* TESTO IN ESAME

I tre terremoti più forti avvenuti oggi e i meccanismi focali relativi (Quick Regional Moment Tensor). Si notano i movimenti principalmente trascorrenti (orizzontali) delle faglie che si sono attivate nei terremoti di questi giorni.

Il catalogo SHEEC (https://www.emidius.eu/SHEEC/), creato nell’ambito di un progetto finanziato dalla Comunità Europea e denominato “SHARE” (http://www.share-eu.org) mostra che per la zona del terremoto odierno sono noti tre terremoti relativamente forti: quello del 18 dicembre1861 (magnitudo 5.4), quello dell’11 febbraio 1883 (magnitudo 5.1) e quello dell’8 ottobre 1909 (magnitudo stimata 5.7).

 

Sismicità dall’anno 1000 al 2006 (SHARE European Earthquake Catalogue –SHEEC – 1000-1899 e 1900-2006 https://www.emidius.eu/SHEEC/). Sono evidenziati i terremoti del 1861, 1883 e 1909. La stella rossa è l’epicentro del 6.4 di questa mattina.

I primi due eventi appaiono localizzati 10-15 km a SW dell’epicentro della scossa odierna, anche se va tenuto conto delle possibili incertezze, trattandosi di terremoti di epoca pre-strumentale. L’epicentro del terzo, invece, sembra coincidere con quello della scossa odierna. Questo del 1909 è un terremoto non distruttivo, ma che è passato alla storia per essere stato studiato nientemeno che da Andrija Mohorovičić, il famoso geofisico croato che ha legato il proprio nome alla discontinuità che separa la crosta dal mantello terrestre, oggi chiamata familiarmente “Moho”.

* RIGHE ELENCATE
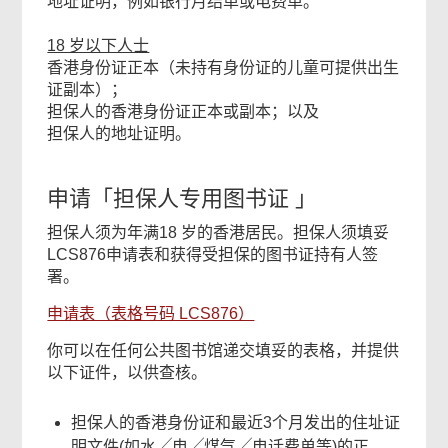
地址证明，例如银行月结单或电费单。
18 岁以下人士
香港身份证正本（未持有身份证的儿童可提供出生
证副本）；
担保人的香港身份证正本或副本；以及
担保人的地址证明。
申请「担保人专用图书证 」
担保人须为年满18 岁的香港居民。担保人须填妥
LCS876申请表和获得受担保的图书证持有人签
署。
申请表（表格号码 LCS876）
你可以在任何公共图书馆递交填妥的表格，并提供
以下证件，以供查核。
担保人的香港身份证和最近3个月发出的住址证
明文件(如水╱电╱煤气╱电话费单等)的正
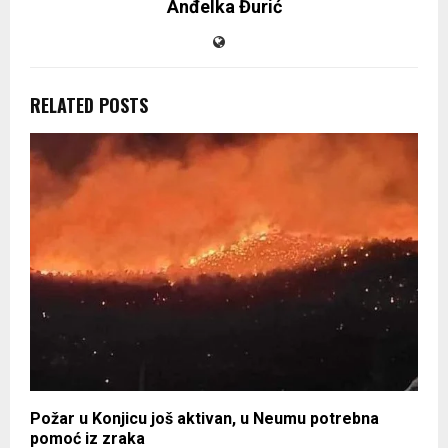
Anđelka Đurić
RELATED POSTS
Požar u Konjicu još aktivan, u Neumu potrebna
pomoć iz zraka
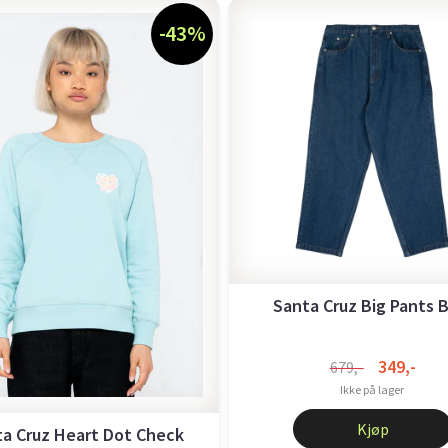
-43%
Santa Cruz Big Pants 
349,-
679,-
Ikke på lager
Kjøp
a Cruz Heart Dot Check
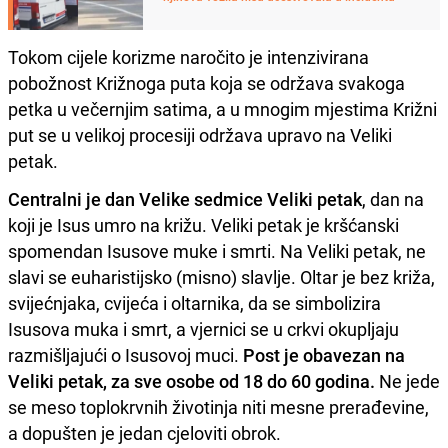
Tokom cijele korizme naročito je intenzivirana
pobožnost Križnoga puta koja se održava svakoga
petka u večernjim satima, a u mnogim mjestima Križni
put se u velikoj procesiji održava upravo na Veliki
petak.
Centralni je dan Velike sedmice Veliki petak
, dan na
koji je Isus umro na križu. Veliki petak je kršćanski
spomendan Isusove muke i smrti. Na Veliki petak, ne
slavi se euharistijsko (misno) slavlje. Oltar je bez križa,
svijećnjaka, cvijeća i oltarnika, da se simbolizira
Isusova muka i smrt, a vjernici se u crkvi okupljaju
razmišljajući o Isusovoj muci.
Post je obavezan na
Veliki petak, za sve osobe od 18 do 60 godina.
Ne jede
se meso toplokrvnih životinja niti mesne prerađevine,
a dopušten je jedan cjeloviti obrok.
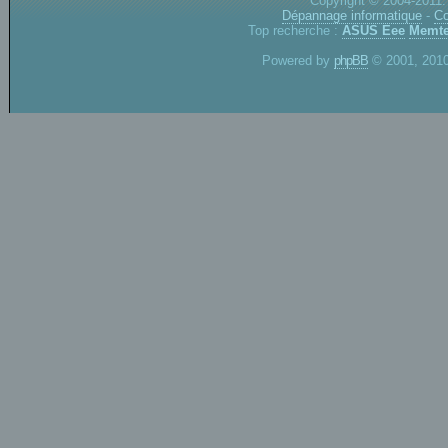
Copyright © 2004-2011.
Dépannage informatique
-
Co
Top recherche :
ASUS Eee
Memte
Powered by
phpBB
© 2001, 2010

* ELENCO DEI COMPITI
1/ Indica se le affermazioni (a), (b) e (c) concordano con il testo sui terremoti, rispondendo sì o no e citando alla lettera le parole del testo che lo stabiliscono. (a) Il catalogo SHEEC è nato da un progetto finanziato dalla Comunità Europea. (b) Il terremoto del 1909 fu distruttivo. (c) I primi due eventi risultano localizzati a nord-est dell'epicentro della scossa odierna.
2/ Prosegui il testo sui terremoti, riprendendo subito dopo la sua ultima frase.
Le righe sono materiale a sé, distinto dal testo sui terremoti.

* RISPOSTE AI COMPITI
1/
(a) Sì: "creato nell’ambito di un progetto finanziato dalla Comunità Europea".
(b) No: "Questo del 1909 è un terremoto non distruttivo".
(c) No: "I primi due eventi appaiono localizzati 10-15 km a SW dell’epicentro della scossa odierna".

2/
L’area che è stata teatro dei terremoti di queste ore è una regione decisamente attiva dal punto di vista geodinamico. La catena Dinarica, che è una porzione della più grande catena dei Balcani, è per alcuni versi simile alla catena appenninica, e come quest’ultima è stata costruita durante l’orogenesi alpina, la più recente delle orogenesi che hanno interessato l’area Mediterranea. Ma la catena Dinarica è speculare all’Appennino, ovvero mostra una “vergenza” opposta. Il termine vergenza indica la direzione generale verso cui la catena montuosa si è spostata nel corso della sua evoluzione, formando un arco lungo molte centinaia di chilometri: per l’Appennino questa direzione è in media NE, mentre per la catena Dinarica è SW. Le due catene quindi si fronteggiano sui due lati dell’Adriatico e proseguono sotto l’Adriatico stesso, fino quasi a scontrarsi nel centro del bacino, grossolanamente a metà strada tra Pescara e Spalato. In un futuro geologico lontano le due catene dovrebbero arrivare addirittura a saldarsi, così come stanno già facendo le Alpi e l’Appennino settentrionale al di sotto della Pianura Padana, chiudendo completamente l’Adriatico.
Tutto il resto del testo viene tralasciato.